With comparison comes envy. That green goblin that gobbles your soul. Do you find yourself thinking negative thoughts? I don’t mean wishing evil upon the person you envy – although you might have such feelings. The judgements: It’s all very well having a debut best-seller but will they be able to follow it? That publisher is too small to have any impact on sales. I wouldn’t want to churn out fiction like that it can’t be any good. These thoughts are partly to protect ourselves, to diminish the pain of envy – I wouldn’t want that anyway. But they are destructive. When we have negative thoughts about other creatives, we are also harming ourselves. It is the same voice that says, You are no good and will fail. We are all part of the universe, made from the same stuff. The synchronicity that brings fortune to us is dependent upon everything coming together in our favour. We are all dependent on one another. Negative thoughts about other creatives pollute the air we breathe – the life-giving force that should be nourishing us.
I started this post by recognising the downside to being a creative, the short attention span. A new project is exciting, the adrenalin rush as you put everything into getting it off the ground. In a big organisation you might be able to hand over the project once it is up and running but many creative entrepreneurs work alone or with a small team of experts. We do not have the resources and/or manpower to trust someone else to implement the big idea whilst we move onto a new one. We also want to see results quickly and can lose patience if they are not immediately apparent.

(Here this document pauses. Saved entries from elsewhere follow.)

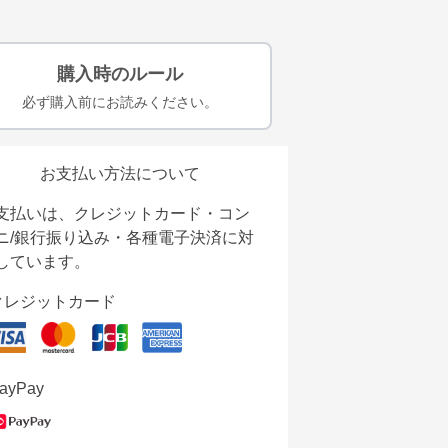
購入時のルール
必ず購入前にお読みください。
お支払い方法について
支払いは、クレジットカード・コン
ニ/銀行振り込み・各種電子決済に対
しています。
クレジットカード
ayPay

I am learning how to refine and systemise approaches so that they are fully embedded. It means paying attention to detail, improving quality and efficiency. It means slowing down and being present – fully focused on the task.
It is when you have grown tired of writing your blog or recording your YouTube channel that your audience starts to discover you. By giving up too soon you do not allow success to find you. An entrepreneur who is always moving on to the next new thing will miss out on reaping the rewards from their work.
You won’t always feel like sitting down each week to write your blog, or record your film, especially if that negative voice in your head is telling you: What’s the point? Nobody reads it? Listens to it? But you must because success is about being consistent. Showing up even when you don’t feel like it.
My final message is this – Be joyful and carefree.
We seem to believe that is we are to achieve success we have to suffer in the process. You are doing this – whatever it is – because it is your passion. Fear of failure, self-doubt, and negative thoughts are burdensome. Have absolute faith in yourself. Know that you will achieve all that you dream of and more, and trust the universe to guide you towards that goal. Take pleasure in all of the tasks you commit to. Remember why you chose to do this and be patient. When things are not happening as quickly or in the way that you expect, be curious. Reflect on what you can learn from this moment by being present and grounded. Sometimes we just have to stand still long enough for success to find us.